One process. One store. Three access surfaces.
MemState runs as a single FastAPI service with an embedded Kuzu graph. All three API surfaces share the same in-process store, so state is immediately consistent across product endpoints, UI tools, and the agent chat loop. Agent paths stay limited to observations and context queries; revise and forget run inside the reasoner, not in the agent integration.
Under the GEM state split Mt = (Dt, St, Pt),
this architecture keeps one durable Dt in Kuzu, evaluates St
(semantic / structural / temporal query stages) in the executor over that same store, and applies
Pt from the in-process Policies object plus environment settings.
Topology
MemState is deployed as one service. There is no separate worker, no external database tier, and no message queue. Everything — routing, write semantics, background maintenance, and persistence — lives in one process.
Single service
FastAPI + Uvicorn. Launched via python -m memstate.api.cli. One process owns the socket and the graph handle.
Embedded store
Kuzu is embedded and opened from MEMSTATE_KUZU_PATH. There is no external DB to operate.
In-process maintenance
Reasoner work runs on FastAPI BackgroundTasks — no separate queue or worker.
Shared singletons
All three API surfaces resolve the same Executor and the same store handle via dependency injection.
Components
| Component | Role | Called by |
|---|---|---|
api.main |
Route layer, health endpoints, auth wiring, router mounting. | HTTP clients |
api.deps |
Cached providers for settings, executor, reasoner, and the shared store. | FastAPI dependency injection |
core.Executor |
Write and read semantics: how observations become graph updates, retrieval stages, salience reinforcement (placement may be explicit on the wire today). | /v1/ingest, /v1/query |
reasoner.Reasoner |
Background maintenance: revise duplicates, forget by low salience. | Post-response background tasks |
store.GraphStore |
Kuzu facade for topic, field, edge, and vector operations. | Executor, UI API, tool runner |
llm.MemoryToolRunner |
Runs LLM tool calls against the same shared store. | /api/llm/chat, MCP server |
Request lifecycles
Ingest
Client -> FastAPI route -> Executor.ingest
-> GraphStore writes (topic / fields / edges / embedding)
-> HTTP response returned
-> BackgroundTasks callback -> Reasoner.run("ingest_complete")
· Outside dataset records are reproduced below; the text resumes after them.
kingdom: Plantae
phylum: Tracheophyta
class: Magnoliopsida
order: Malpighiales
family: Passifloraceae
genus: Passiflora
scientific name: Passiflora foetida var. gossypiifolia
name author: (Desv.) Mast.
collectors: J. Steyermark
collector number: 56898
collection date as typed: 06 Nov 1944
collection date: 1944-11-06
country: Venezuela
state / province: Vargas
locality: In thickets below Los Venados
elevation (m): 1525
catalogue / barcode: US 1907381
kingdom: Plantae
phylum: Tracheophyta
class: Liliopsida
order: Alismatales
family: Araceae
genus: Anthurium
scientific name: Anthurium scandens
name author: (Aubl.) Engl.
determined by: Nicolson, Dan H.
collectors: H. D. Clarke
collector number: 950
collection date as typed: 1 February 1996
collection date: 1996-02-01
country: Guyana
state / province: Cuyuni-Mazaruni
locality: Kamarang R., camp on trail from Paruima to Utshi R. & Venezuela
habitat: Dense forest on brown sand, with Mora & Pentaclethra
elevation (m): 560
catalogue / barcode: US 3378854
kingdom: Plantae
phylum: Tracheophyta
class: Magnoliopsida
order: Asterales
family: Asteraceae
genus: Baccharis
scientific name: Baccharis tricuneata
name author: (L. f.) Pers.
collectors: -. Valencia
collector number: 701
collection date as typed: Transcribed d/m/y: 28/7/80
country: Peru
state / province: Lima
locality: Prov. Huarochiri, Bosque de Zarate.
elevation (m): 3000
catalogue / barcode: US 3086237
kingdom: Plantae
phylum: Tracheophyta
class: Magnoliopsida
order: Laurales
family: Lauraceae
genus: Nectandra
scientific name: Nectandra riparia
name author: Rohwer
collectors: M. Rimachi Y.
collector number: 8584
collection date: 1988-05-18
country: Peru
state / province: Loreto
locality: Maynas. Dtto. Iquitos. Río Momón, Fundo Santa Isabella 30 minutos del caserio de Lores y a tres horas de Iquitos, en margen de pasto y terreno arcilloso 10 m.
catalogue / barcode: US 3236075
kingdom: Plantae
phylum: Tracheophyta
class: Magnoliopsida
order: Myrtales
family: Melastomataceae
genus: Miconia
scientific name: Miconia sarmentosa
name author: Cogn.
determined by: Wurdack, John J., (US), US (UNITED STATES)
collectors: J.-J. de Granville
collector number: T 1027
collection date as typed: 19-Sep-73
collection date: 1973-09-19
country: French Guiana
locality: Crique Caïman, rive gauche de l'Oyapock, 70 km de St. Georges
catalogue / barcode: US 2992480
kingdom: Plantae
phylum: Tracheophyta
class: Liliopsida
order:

-> run_forget_low_salience (if policy threshold met)
-> run_revise_duplicates (duplicate-title heuristic)
Retrieve
Client -> FastAPI route -> Executor.query
-> embed query text
-> pick candidate topics (vector KNN or cosine fallback)
-> optional structural expansion (neighbors + fields)
-> optional temporal expansion (history when explain=true)
-> salience bump + topic-history append per touched topic
-> HTTP response returned
-> BackgroundTasks callback -> Reasoner.run("query_complete")
Shared-singleton dependency model
Every API surface resolves the Executor through one dependency function. The Executor holds the shared
store; the store holds one Kuzu handle per configured database path. That means writes from the chat
loop are instantly visible to /v1/query without any cross-process sync.
One dependency cache guarantees every surface uses the same Executor and the same Kuzu handle.
Error behavior
- Validation errors —
ValueErrorbecomes HTTP 400 through a global exception handler. - Auth errors — optional API key mismatch becomes HTTP 401 from
verify_api_key. - Graph health failures —
/health/graphreturns 503 with a path and operator hint. - Background failures — a reasoner error does not affect the already-sent ingest or query response.